Action item
Please retype all the records below exactly as they read.

===============

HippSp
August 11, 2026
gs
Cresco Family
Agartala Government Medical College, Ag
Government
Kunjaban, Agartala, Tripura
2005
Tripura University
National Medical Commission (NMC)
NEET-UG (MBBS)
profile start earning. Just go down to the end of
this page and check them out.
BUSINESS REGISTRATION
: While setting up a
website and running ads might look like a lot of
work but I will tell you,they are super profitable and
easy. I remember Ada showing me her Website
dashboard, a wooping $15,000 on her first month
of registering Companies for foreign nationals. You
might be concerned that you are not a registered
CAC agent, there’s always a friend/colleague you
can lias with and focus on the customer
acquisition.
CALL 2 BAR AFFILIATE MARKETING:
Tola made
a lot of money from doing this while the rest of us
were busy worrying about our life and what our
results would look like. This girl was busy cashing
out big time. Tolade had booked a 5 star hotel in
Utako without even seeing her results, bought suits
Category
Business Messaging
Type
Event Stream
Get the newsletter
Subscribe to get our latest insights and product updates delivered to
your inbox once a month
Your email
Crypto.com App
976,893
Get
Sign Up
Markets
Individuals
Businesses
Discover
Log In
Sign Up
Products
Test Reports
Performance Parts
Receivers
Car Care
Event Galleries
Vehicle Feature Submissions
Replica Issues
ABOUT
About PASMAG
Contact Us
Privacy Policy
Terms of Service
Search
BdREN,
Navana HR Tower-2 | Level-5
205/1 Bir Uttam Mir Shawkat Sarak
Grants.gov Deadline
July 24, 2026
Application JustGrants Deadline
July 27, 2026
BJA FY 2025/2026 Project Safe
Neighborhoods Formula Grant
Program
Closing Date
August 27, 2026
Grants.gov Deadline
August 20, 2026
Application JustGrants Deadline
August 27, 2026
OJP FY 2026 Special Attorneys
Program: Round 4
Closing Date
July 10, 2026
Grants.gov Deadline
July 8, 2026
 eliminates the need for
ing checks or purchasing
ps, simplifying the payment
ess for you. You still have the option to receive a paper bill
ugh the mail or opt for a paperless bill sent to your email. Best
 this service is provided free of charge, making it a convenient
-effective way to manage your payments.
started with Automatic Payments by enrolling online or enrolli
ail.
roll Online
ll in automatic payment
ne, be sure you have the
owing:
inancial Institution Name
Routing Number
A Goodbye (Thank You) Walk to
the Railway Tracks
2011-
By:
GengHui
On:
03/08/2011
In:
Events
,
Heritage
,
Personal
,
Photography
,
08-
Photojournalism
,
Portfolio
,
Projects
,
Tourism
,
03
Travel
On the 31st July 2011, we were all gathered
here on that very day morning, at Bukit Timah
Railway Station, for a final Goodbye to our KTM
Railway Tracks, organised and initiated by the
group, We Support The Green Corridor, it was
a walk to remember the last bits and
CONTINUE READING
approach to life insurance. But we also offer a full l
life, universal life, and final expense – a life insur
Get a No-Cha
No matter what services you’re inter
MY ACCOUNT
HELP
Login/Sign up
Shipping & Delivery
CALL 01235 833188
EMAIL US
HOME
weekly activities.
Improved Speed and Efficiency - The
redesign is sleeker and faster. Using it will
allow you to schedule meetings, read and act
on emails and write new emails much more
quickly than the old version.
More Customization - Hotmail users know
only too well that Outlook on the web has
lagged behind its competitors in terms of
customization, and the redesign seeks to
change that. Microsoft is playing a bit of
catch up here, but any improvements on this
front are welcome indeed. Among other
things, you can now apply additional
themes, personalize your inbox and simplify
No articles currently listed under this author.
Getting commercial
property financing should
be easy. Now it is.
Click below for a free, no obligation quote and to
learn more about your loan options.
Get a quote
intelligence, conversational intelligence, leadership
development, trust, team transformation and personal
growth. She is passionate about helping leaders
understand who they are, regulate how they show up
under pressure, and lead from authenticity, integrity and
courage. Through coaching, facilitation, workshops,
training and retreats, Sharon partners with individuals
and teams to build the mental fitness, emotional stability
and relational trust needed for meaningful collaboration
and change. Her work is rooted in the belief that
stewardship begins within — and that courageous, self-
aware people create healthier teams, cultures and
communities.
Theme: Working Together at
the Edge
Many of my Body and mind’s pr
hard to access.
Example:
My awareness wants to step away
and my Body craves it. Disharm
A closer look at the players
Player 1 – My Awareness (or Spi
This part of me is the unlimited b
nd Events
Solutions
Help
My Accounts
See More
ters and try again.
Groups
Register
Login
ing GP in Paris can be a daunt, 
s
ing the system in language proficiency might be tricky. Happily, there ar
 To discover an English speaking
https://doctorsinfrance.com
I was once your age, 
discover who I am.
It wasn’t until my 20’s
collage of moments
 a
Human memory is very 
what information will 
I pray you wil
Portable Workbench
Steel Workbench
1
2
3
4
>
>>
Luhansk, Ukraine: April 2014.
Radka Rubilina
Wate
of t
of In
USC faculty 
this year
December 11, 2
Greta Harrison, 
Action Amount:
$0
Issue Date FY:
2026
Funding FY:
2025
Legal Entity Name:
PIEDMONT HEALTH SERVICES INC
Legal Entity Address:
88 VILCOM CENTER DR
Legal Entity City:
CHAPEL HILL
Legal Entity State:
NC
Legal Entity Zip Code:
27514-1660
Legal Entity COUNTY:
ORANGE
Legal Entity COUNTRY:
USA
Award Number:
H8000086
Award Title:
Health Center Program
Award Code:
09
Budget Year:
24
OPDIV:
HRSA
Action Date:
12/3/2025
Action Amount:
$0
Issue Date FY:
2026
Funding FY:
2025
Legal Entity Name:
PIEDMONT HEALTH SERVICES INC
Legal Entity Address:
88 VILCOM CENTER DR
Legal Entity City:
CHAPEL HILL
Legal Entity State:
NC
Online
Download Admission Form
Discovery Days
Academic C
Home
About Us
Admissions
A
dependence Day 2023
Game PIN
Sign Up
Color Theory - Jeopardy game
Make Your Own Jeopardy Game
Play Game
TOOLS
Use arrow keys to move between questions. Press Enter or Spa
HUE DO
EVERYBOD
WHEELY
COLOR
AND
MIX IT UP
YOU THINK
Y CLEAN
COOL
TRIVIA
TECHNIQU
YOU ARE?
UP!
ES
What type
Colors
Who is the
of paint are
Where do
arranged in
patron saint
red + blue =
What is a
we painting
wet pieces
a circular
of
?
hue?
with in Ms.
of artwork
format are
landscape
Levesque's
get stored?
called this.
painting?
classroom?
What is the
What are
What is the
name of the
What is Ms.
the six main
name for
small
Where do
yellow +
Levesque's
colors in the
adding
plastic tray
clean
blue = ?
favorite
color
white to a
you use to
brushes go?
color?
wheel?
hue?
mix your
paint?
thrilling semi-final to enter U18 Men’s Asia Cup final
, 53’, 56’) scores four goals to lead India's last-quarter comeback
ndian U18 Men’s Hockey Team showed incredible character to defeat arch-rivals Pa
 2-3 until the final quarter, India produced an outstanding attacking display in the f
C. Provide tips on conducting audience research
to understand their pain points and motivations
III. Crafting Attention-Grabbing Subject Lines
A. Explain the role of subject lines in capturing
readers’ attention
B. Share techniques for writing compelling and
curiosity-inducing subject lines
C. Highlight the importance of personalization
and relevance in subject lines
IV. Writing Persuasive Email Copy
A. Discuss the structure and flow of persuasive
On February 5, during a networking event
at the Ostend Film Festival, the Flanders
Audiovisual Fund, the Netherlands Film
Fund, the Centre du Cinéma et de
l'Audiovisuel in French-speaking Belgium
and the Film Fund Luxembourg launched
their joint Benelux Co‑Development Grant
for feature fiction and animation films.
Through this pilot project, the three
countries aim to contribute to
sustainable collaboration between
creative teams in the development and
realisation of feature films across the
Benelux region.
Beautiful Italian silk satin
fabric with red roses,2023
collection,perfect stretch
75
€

===============

Expected answer
HippSp
August 11, 2026
gs
Cresco Family
Agartala Government Medical College, Ag
Government
Kunjaban, Agartala, Tripura
2005
Tripura University
National Medical Commission (NMC)
NEET-UG (MBBS)
profile start earning. Just go down to the end of
this page and check them out.
BUSINESS REGISTRATION
: While setting up a
website and running ads might look like a lot of
work but I will tell you,they are super profitable and
easy. I remember Ada showing me her Website
dashboard, a wooping $15,000 on her first month
of registering Companies for foreign nationals. You
might be concerned that you are not a registered
CAC agent, there’s always a friend/colleague you
can lias with and focus on the customer
acquisition.
CALL 2 BAR AFFILIATE MARKETING:
Tola made
a lot of money from doing this while the rest of us
were busy worrying about our life and what our
results would look like. This girl was busy cashing
out big time. Tolade had booked a 5 star hotel in
Utako without even seeing her results, bought suits
Category
Business Messaging
Type
Event Stream
Get the newsletter
Subscribe to get our latest insights and product updates delivered to
your inbox once a month
Your email
Crypto.com App
976,893
Get
Sign Up
Markets
Individuals
Businesses
Discover
Log In
Sign Up
Products
Test Reports
Performance Parts
Receivers
Car Care
Event Galleries
Vehicle Feature Submissions
Replica Issues
ABOUT
About PASMAG
Contact Us
Privacy Policy
Terms of Service
Search
BdREN,
Navana HR Tower-2 | Level-5
205/1 Bir Uttam Mir Shawkat Sarak
Grants.gov Deadline
July 24, 2026
Application JustGrants Deadline
July 27, 2026
BJA FY 2025/2026 Project Safe
Neighborhoods Formula Grant
Program
Closing Date
August 27, 2026
Grants.gov Deadline
August 20, 2026
Application JustGrants Deadline
August 27, 2026
OJP FY 2026 Special Attorneys
Program: Round 4
Closing Date
July 10, 2026
Grants.gov Deadline
July 8, 2026
 eliminates the need for
ing checks or purchasing
ps, simplifying the payment
ess for you. You still have the option to receive a paper bill
ugh the mail or opt for a paperless bill sent to your email. Best
 this service is provided free of charge, making it a convenient
-effective way to manage your payments.
started with Automatic Payments by enrolling online or enrolli
ail.
roll Online
ll in automatic payment
ne, be sure you have the
owing:
inancial Institution Name
Routing Number
A Goodbye (Thank You) Walk to
the Railway Tracks
2011-
By:
GengHui
On:
03/08/2011
In:
Events
,
Heritage
,
Personal
,
Photography
,
08-
Photojournalism
,
Portfolio
,
Projects
,
Tourism
,
03
Travel
On the 31st July 2011, we were all gathered
here on that very day morning, at Bukit Timah
Railway Station, for a final Goodbye to our KTM
Railway Tracks, organised and initiated by the
group, We Support The Green Corridor, it was
a walk to remember the last bits and
CONTINUE READING
approach to life insurance. But we also offer a full l
life, universal life, and final expense – a life insur
Get a No-Cha
No matter what services you’re inter
MY ACCOUNT
HELP
Login/Sign up
Shipping & Delivery
CALL 01235 833188
EMAIL US
HOME
weekly activities.
Improved Speed and Efficiency - The
redesign is sleeker and faster. Using it will
allow you to schedule meetings, read and act
on emails and write new emails much more
quickly than the old version.
More Customization - Hotmail users know
only too well that Outlook on the web has
lagged behind its competitors in terms of
customization, and the redesign seeks to
change that. Microsoft is playing a bit of
catch up here, but any improvements on this
front are welcome indeed. Among other
things, you can now apply additional
themes, personalize your inbox and simplify
No articles currently listed under this author.
Getting commercial
property financing should
be easy. Now it is.
Click below for a free, no obligation quote and to
learn more about your loan options.
Get a quote
intelligence, conversational intelligence, leadership
development, trust, team transformation and personal
growth. She is passionate about helping leaders
understand who they are, regulate how they show up
under pressure, and lead from authenticity, integrity and
courage. Through coaching, facilitation, workshops,
training and retreats, Sharon partners with individuals
and teams to build the mental fitness, emotional stability
and relational trust needed for meaningful collaboration
and change. Her work is rooted in the belief that
stewardship begins within — and that courageous, self-
aware people create healthier teams, cultures and
communities.
Theme: Working Together at
the Edge
Many of my Body and mind’s pr
hard to access.
Example:
My awareness wants to step away
and my Body craves it. Disharm
A closer look at the players
Player 1 – My Awareness (or Spi
This part of me is the unlimited b
nd Events
Solutions
Help
My Accounts
See More
ters and try again.
Groups
Register
Login
ing GP in Paris can be a daunt, 
s
ing the system in language proficiency might be tricky. Happily, there ar
 To discover an English speaking
https://doctorsinfrance.com
I was once your age, 
discover who I am.
It wasn’t until my 20’s
collage of moments
 a
Human memory is very 
what information will 
I pray you wil
Portable Workbench
Steel Workbench
1
2
3
4
>
>>
Luhansk, Ukraine: April 2014.
Radka Rubilina
Wate
of t
of In
USC faculty 
this year
December 11, 2
Greta Harrison, 
Action Amount:
$0
Issue Date FY:
2026
Funding FY:
2025
Legal Entity Name:
PIEDMONT HEALTH SERVICES INC
Legal Entity Address:
88 VILCOM CENTER DR
Legal Entity City:
CHAPEL HILL
Legal Entity State:
NC
Legal Entity Zip Code:
27514-1660
Legal Entity COUNTY:
ORANGE
Legal Entity COUNTRY:
USA
Award Number:
H8000086
Award Title:
Health Center Program
Award Code:
09
Budget Year:
24
OPDIV:
HRSA
Action Date:
12/3/2025
Action Amount:
$0
Issue Date FY:
2026
Funding FY:
2025
Legal Entity Name:
PIEDMONT HEALTH SERVICES INC
Legal Entity Address:
88 VILCOM CENTER DR
Legal Entity City:
CHAPEL HILL
Legal Entity State:
NC
Online
Download Admission Form
Discovery Days
Academic C
Home
About Us
Admissions
A
dependence Day 2023
Game PIN
Sign Up
Color Theory - Jeopardy game
Make Your Own Jeopardy Game
Play Game
TOOLS
Use arrow keys to move between questions. Press Enter or Spa
HUE DO
EVERYBOD
WHEELY
COLOR
AND
MIX IT UP
YOU THINK
Y CLEAN
COOL
TRIVIA
TECHNIQU
YOU ARE?
UP!
ES
What type
Colors
Who is the
of paint are
Where do
arranged in
patron saint
red + blue =
What is a
we painting
wet pieces
a circular
of
?
hue?
with in Ms.
of artwork
format are
landscape
Levesque's
get stored?
called this.
painting?
classroom?
What is the
What are
What is the
name of the
What is Ms.
the six main
name for
small
Where do
yellow +
Levesque's
colors in the
adding
plastic tray
clean
blue = ?
favorite
color
white to a
you use to
brushes go?
color?
wheel?
hue?
mix your
paint?
thrilling semi-final to enter U18 Men’s Asia Cup final
, 53’, 56’) scores four goals to lead India's last-quarter comeback
ndian U18 Men’s Hockey Team showed incredible character to defeat arch-rivals Pa
 2-3 until the final quarter, India produced an outstanding attacking display in the f
C. Provide tips on conducting audience research
to understand their pain points and motivations
III. Crafting Attention-Grabbing Subject Lines
A. Explain the role of subject lines in capturing
readers’ attention
B. Share techniques for writing compelling and
curiosity-inducing subject lines
C. Highlight the importance of personalization
and relevance in subject lines
IV. Writing Persuasive Email Copy
A. Discuss the structure and flow of persuasive
On February 5, during a networking event
at the Ostend Film Festival, the Flanders
Audiovisual Fund, the Netherlands Film
Fund, the Centre du Cinéma et de
l'Audiovisuel in French-speaking Belgium
and the Film Fund Luxembourg launched
their joint Benelux Co‑Development Grant
for feature fiction and animation films.
Through this pilot project, the three
countries aim to contribute to
sustainable collaboration between
creative teams in the development and
realisation of feature films across the
Benelux region.
Beautiful Italian silk satin
fabric with red roses,2023
collection,perfect stretch
75
€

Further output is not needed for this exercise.